The records:
BEGIN
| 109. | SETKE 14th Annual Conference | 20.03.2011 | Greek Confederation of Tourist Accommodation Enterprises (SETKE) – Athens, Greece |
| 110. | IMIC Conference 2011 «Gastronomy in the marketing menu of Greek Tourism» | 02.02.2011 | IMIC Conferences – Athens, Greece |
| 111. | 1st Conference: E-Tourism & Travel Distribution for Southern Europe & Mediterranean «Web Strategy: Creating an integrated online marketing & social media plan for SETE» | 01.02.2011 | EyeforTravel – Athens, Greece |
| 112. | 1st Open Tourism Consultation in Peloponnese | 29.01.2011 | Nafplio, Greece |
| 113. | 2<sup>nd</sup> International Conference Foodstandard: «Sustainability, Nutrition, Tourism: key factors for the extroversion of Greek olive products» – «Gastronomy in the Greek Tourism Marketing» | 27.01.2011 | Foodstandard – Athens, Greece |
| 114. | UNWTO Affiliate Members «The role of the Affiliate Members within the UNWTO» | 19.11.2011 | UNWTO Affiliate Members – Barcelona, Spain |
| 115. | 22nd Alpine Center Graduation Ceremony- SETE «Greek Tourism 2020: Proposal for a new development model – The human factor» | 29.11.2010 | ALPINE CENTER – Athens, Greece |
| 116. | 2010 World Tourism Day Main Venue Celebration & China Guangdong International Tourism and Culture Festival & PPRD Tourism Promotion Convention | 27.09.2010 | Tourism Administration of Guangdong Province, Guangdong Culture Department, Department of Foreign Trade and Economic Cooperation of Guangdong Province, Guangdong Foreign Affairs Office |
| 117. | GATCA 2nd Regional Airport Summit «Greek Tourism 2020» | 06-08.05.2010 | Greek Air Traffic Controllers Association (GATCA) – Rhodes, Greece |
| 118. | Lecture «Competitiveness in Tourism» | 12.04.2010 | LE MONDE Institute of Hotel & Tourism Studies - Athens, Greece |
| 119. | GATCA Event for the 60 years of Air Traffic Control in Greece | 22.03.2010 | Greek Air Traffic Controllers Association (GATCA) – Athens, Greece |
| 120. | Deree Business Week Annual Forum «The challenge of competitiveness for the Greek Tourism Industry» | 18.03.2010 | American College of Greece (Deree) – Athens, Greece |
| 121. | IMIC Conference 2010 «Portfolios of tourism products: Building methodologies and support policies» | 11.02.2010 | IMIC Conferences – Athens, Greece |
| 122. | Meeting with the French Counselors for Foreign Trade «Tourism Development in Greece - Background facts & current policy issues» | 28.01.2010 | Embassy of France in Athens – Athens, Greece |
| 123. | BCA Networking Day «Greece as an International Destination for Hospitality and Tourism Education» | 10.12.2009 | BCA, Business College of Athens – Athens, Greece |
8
END
Count how many lines in the material above hold the word "IMIC", then write the number and nothing more.

Output for this exercise: 2